The industrious Beazley, surprisingly, was the only man in the office to work in his shirt sleeves; a heavyish mohair jacket hung over the back of his chair. Mrs Rashman plainly owned a large wardrobe of unremarkable dresses bought at chain-stores: turning his gaze away from her, Gryce was immediately unable to remember whether today's pattern was floral, striped or what. Mrs Fawce, or Miss Divorce as he still called her to himself, looked as if she sometimes came to the office in trousers, but today she was wearing a straight bottle-green skirt and a lime-green top thing. Good legs, not that he would be expecting the kind of relationship that legs came into. Gryce's eyes travelled up from them and she smiled at him briefly, reminding him as she did so of Diana Rigg.
The stockbook index, not clockwork insect, that Copeland was looking for was quickly found in the wire-basket arrangement but he remained at Seeds' desk to discuss the illness of someone they both seemed to know called Norwich Terrier. Gryce, for all that Copeland had not given him any work, began to feel embarrassed at sitting there doing nothing. His temporary desk offered no distractions: Vaart's filing trays and other bits and pieces had evidently been locked away. It was bare except for its telephone receiver.

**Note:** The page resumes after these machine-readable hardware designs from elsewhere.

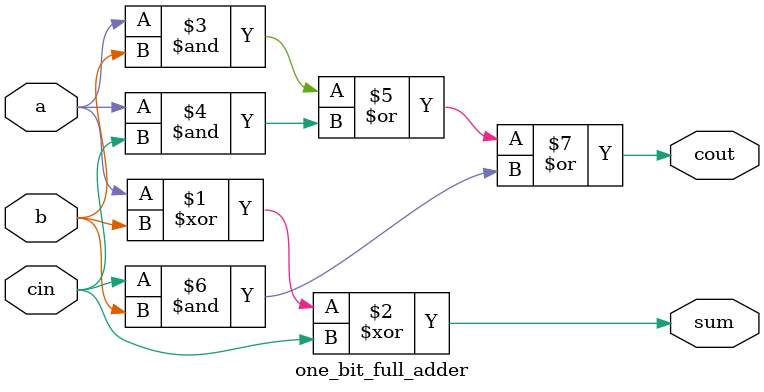
<source format=v>
module one_bit_full_adder (a, b, cin, sum, cout);

   input a;
   input b;
   input cin;

   output sum;
   wire sum;
   output cout;
   wire cout;
   
   assign sum = a^b^cin;
   assign cout = (a & b) | (a & cin) | (cin & b); 

endmodule
</source>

It was a commonplace-enough desk, in dull-finish grey metal. Black composition top, panel sides, front courtesy panel, three left-hand drawers locking, right-hand filing drawer also locking, the kind of thing his last billet had sold in thousands, catalogue number B4A/00621. It could, come to think of it, very well be a Comform desk at that. He slid his chair back a little and ducked his head to see if he could find the trademark beneath the rim of the desk top. Yes, it was there all right: the gold transfer pretty well worn off by now but it was definitely a Comform desk.